### WORK INSTRUCTION:
Give back exactly the lines of the entries below from the line with "fx_px: 4782" to the line with "exposure_s: 1/100", inclusive, and only those.

[Dataset items]
________
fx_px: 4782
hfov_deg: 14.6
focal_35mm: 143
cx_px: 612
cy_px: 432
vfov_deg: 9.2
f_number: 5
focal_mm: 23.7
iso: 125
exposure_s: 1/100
________
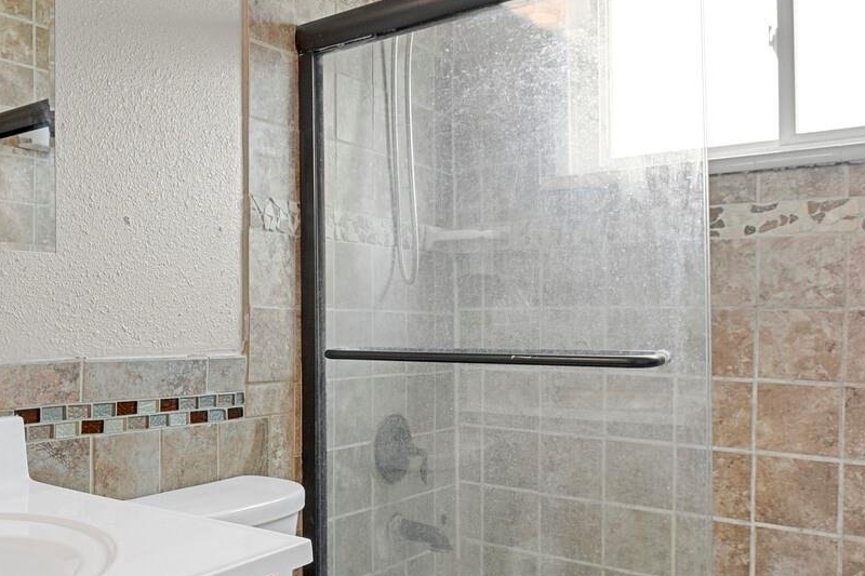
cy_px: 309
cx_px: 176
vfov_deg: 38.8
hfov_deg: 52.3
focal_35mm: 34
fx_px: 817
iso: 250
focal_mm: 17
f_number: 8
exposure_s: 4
________
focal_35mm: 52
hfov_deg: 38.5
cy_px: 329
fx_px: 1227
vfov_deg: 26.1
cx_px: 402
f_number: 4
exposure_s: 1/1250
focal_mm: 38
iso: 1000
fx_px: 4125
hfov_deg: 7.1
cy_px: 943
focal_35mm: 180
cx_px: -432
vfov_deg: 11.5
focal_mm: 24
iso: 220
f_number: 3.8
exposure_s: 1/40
________
### EXERCISE RESULT:
fx_px: 4782
hfov_deg: 14.6
focal_35mm: 143
cx_px: 612
cy_px: 432
vfov_deg: 9.2
f_number: 5
focal_mm: 23.7
iso: 125
exposure_s: 1/100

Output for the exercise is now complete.